Given a list of predicates, body, and alist of grounded predicates, facts, it returns all substitutions that ground all literals in body and agree with some literals in facts. In case no such substitution exists, it returns an empty list, [], while in any other case itr returns an object of the following form:

{
    subs: [sub1, sub2,..., subN],
    propositions: [prop1, prop2,..., propN],
}

The first list, subs, contains all substitutions, while the second contains all propositional symbols that may appear in body - and to which, hence, one may not apply any substitution.

Here we present any other functions related to unification contained in prudens.js:

1. applyToLiteral(sub, literal): This function, given a substitution, sub, and a literal, literal, applies sub to all its predicates and returns a copy of literal with altered arguments, as indicated by sub.
2. applyToRule(sub, rule): This function, given a substitution, sub and a rule, rule, applies sub to all literals in rule's body as well as its head. As with applyToLtieral, it returns a copy of the initial rule, thus not modifying it.
3. filterBody(body): This function, given a list of literals - presumably, a rule's body, but not necessarily restricted to that - returns an object of the form {propositions: [p1,..., pN], fols: [f1,..., fN]}, where propositions is a list of propositional symbols that appear in body and fols is the list of predicates that appear in body - any of whom may well be empty in case no elements of one class appear in body.

In this section we shall present any functions that are related to inference as discussed in this paper.

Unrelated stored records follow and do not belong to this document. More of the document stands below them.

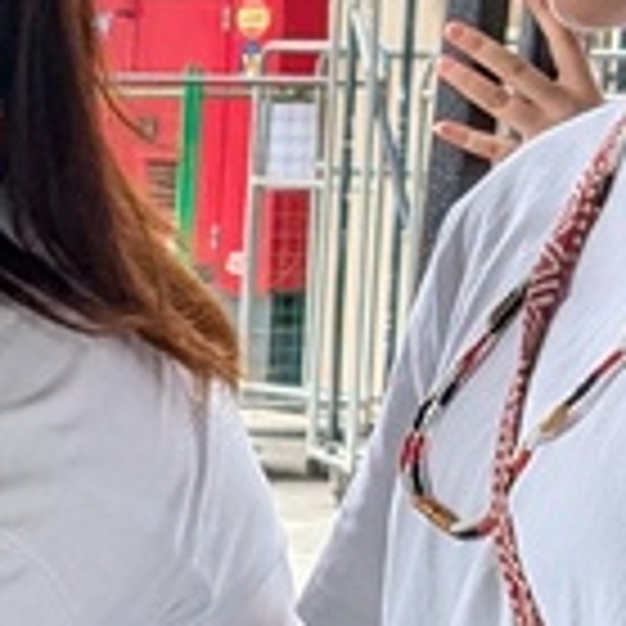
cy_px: 916
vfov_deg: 7.9
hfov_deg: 7.6
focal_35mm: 219
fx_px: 4481
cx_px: -725
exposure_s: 1/376
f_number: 1.68
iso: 23
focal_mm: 6.9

Given a list of rules, kb, this function returns a dictionary (JSON object) indexed by string representations of rules and with each value being the index of the corresponding rule in kb. This function is intended to be overwritten in case one desires some more complex or, in general, non-linear prioritisation of rules in a knowledge base - as for now, it simply sticks to the interaction protocol regarding Machine Coaching that is being presented here. So, the output of getPriorities may have the following form:

{
    rule1: 1,
    rule2: 0,
    rule3: 3,
    rule4: 2,
}

In fact, the above representation is the inverse of the input array, kb, in order to facilitate object search in O(1) time, given that all string representations of rules are pairwise different.

This function updates the inference graph structure with a new literal in case it conflicts some of the already inferred ones. Namely, given a literal to be examined, inferredHead, the rule that inferred that literal, newRule, an inference graph, graph, the list of previously inferred facts, previousFacts a list of facts that are to be added factsToBeAdded, a list of facts that are to be removed in this iteration, factsToBeRemoved, a priority function, priorityFunction, a list of all deleted rules so far, deletedRules, the current sub, sub, any compatibility constraints, constraints, a KB object, kbObject, an array of dilemmas, dilemmas, an array of defeated rules so far, defeatedRules and the current context, context,, it returns an updated version of the graph with all conflicts resolved. For more regarding the structure of the above, see here.

Given a knowledge base, kb, and a set of grounded literals, context, this function deduces anything that may be deduced using the reasoning algorithm presented here.

We shall note at this point that there are also two optional arguments that may be provided to this function, namely:

1. priorityFunction, which determines the priority function to be used. By default, this is set to linearPriorities. Another built-in option one could use is specificityPriorities, as explained here.
2. logging, which determines whether logs of each iteration should be kept or not. By default, this is set to true.

Regarding induction, we again adhere to the learning protocol declared here, so induction within the context of Prudens JS consists to merely appending rules to a knowledge base taking care of updating priorities properly - hence, there are no built-in functionalities regarding induction.

• Relatively large and complex knowledge bases (e.g., about 460 rules large with an average body size of 10-15) fail to pass syntax checks. This is a known bug of the knowledge base parser (parseKB()) and is not related to knowledge bases that are passed diretly as JSON objects to the deduction or abduction functions.